Image-sharing website named Imgur has confirmed that the emails and passwords of 1.7 million users were compromised in 2014. According to Imgur, the breach didn’t include personal information because the site has “never asked” for real names, addresses, or phone numbers.
The hack occurred in 2014, Imgur says it only came to light on November 23 — when it was contacted by a security researcher, Troy Hunt, who had been sent the stolen data as a consequence of running the haveibeenpwned data breach notification service.
Roy Sehgal (Imgur’s Chief Operating Officer) said in a blog post:
“We apologize that this breach occurred and the inconvenience it has caused you.”
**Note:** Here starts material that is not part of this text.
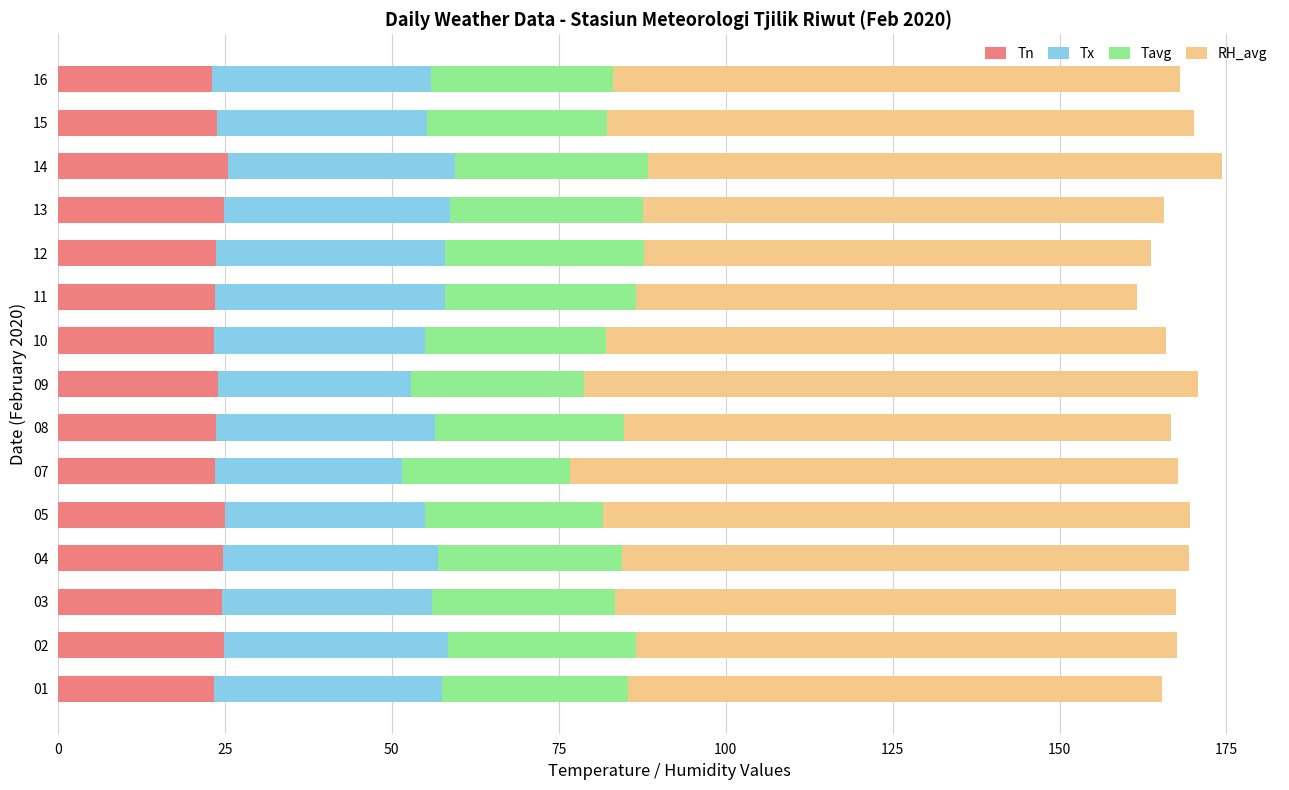

True or false: Tn has a value of 23.6 at 12.

True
Imgur was “still investigating” but its former encryption method – a hashing algorithm – may have been “cracked with brute force.”
“The company, based in California, plans to disclose the data breach to the state’s attorney general, law enforcement, and other relevant government agencies.”
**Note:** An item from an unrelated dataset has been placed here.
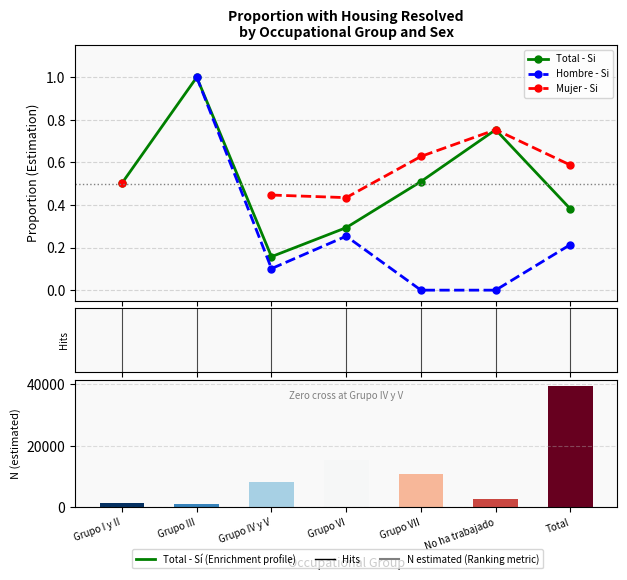

The Mujer - Si series shows 0.8 at No ha trabajado. True or false?

True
Troy Hunt tweeted on Twitter:
“This is really where we’re at now: people recognize that data breaches are the new normal and they’re judging organizations not on the fact that they’ve had one but on how they’ve handled it when it’s happened.”
Imgur said it has changed its password hashing to bcrypt, a much stronger password scrambler, last year. But anyone who uses the same Imgur email address and password combination on other sites should also change those passwords.